* **Exercise A**:
Answer these questions using the news report on the fighting in Libya:
(i) How many people did the Health Ministry say were wounded in the fighting?
(ii) From which city does the militia that controls the airport come?
(iii) On what day was the Filipino construction worker kidnapped?
* **Exercise B**: Reproduce the part of the news report on the fighting in Libya that begins at the words "Libyan government officials" and stops after "worsening security situation.".

Clashes between rival Libyan militias fighting for control of the international airport in the capital, Tripoli, have killed 47 people over the past 24 hours, Libya’s Health Ministry said.
The ministry said on its Web site late on Sunday that the fighting also left 120 people wounded. It also said it had not yet received the full casualty report.
The week-long battle over the airport is being waged by a powerful militia from the western city of Zintan, which controls the facility, and Islamist-led militias, including fighters from Misrata, east of Tripoli.
The clashes resumed on Sunday after ceasefire efforts failed.
Television footage broadcast on Sunday showed a mortar shell striking a Libyan Arab Airlines plane and a column of black smoke billowing from inside the airport, which has been closed since Monday last week.
Libya is witnessing one of its worst spasms of violence since the ouster of former leader Muammar Qaddafi. in 2011.
The rival militias, made up largely of former rebels, have forced a week-long closure of gas stations and government offices.
Libyan government officials and activists have increasingly been targeted in the violence. Unknown gunmen kidnapped two lawmakers in the western suburbs of Tripoli on Sunday, a parliament statement said, and urged the government to intervene to free them.
In the past two days in Benghazi, Libya’s second-largest city, gunmen killed an army officer while he was driving home in his car and a former special forces officer was shot dead in the downtown Salmani district.
Meanwhile, suspected militiamen have beheaded a Philippine worker after singling him out because he was not a Muslim, the Philippine Foreign Department said in Manila yesterday.
Department spokesman Charles Jose said this reinforced the government’s order to all Filipinos to evacuate the country because of the worsening security situation.
He told reporters the Filipino construction worker was kidnapped on Tuesday last week and his beheaded remains were found in a hospital on Sunday.
“The vehicle he was riding in was stopped in a checkpoint. There were three of them — a Libyan, a Pakistani and a Filipino — and he was allegedly singled out because he was non-Muslim,” Jose said.

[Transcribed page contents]
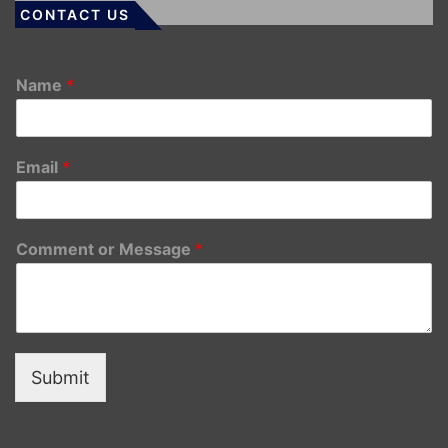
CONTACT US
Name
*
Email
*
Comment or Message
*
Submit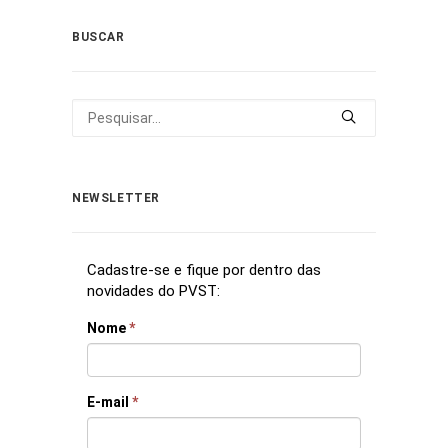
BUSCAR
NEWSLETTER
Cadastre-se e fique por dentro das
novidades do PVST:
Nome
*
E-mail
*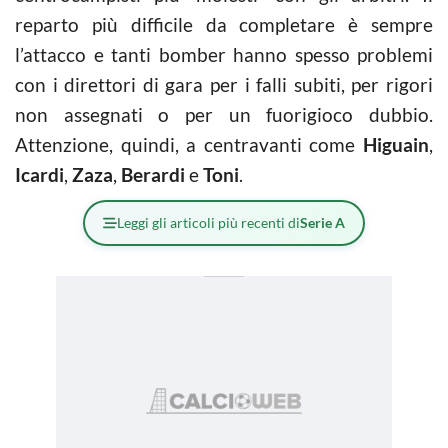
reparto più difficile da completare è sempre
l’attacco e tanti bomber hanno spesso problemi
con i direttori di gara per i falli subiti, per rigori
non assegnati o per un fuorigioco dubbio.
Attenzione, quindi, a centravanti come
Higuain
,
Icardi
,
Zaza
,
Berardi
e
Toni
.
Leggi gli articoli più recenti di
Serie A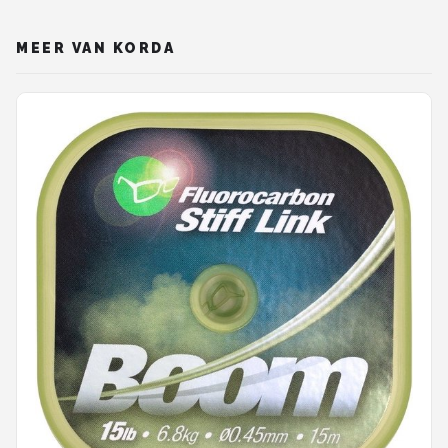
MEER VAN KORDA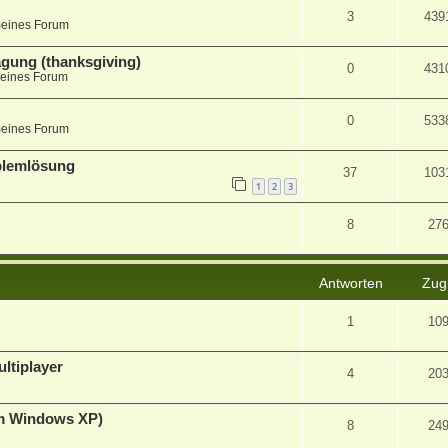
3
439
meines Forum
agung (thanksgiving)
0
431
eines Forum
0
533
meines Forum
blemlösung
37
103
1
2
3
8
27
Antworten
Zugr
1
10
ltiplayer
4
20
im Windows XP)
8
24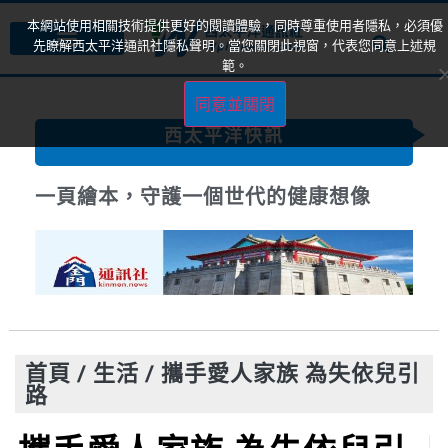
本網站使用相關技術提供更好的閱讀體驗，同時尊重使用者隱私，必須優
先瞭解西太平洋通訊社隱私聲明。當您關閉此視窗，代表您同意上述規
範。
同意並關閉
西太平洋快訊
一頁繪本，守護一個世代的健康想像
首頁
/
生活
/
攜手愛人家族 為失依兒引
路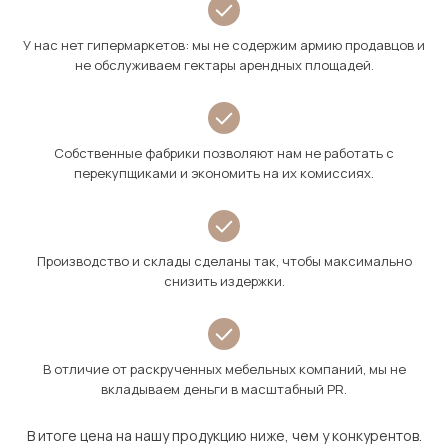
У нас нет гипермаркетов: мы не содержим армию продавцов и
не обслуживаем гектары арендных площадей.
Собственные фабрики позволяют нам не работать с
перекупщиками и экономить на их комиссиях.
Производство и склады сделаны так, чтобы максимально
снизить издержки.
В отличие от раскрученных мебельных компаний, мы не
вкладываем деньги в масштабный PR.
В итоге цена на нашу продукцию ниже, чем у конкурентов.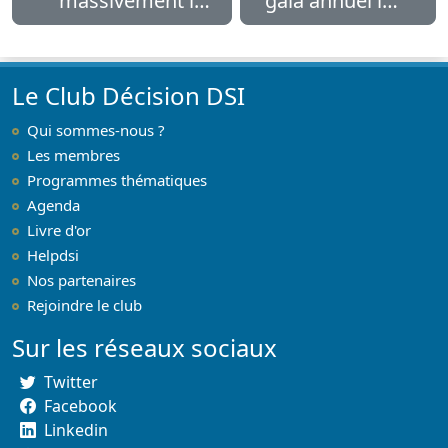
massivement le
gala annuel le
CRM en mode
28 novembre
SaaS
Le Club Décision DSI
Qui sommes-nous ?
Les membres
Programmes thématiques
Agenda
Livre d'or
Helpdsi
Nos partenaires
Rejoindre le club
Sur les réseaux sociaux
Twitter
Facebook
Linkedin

* **Exercise output A**:
(i) 120 people
(ii) Zintan
(iii) Tuesday last week

* **Exercise output B**:
Libyan government officials and activists have increasingly been targeted in the violence. Unknown gunmen kidnapped two lawmakers in the western suburbs of Tripoli on Sunday, a parliament statement said, and urged the government to intervene to free them.
In the past two days in Benghazi, Libya’s second-largest city, gunmen killed an army officer while he was driving home in his car and a former special forces officer was shot dead in the downtown Salmani district.
Meanwhile, suspected militiamen have beheaded a Philippine worker after singling him out because he was not a Muslim, the Philippine Foreign Department said in Manila yesterday.
Department spokesman Charles Jose said this reinforced the government’s order to all Filipinos to evacuate the country because of the worsening security situation.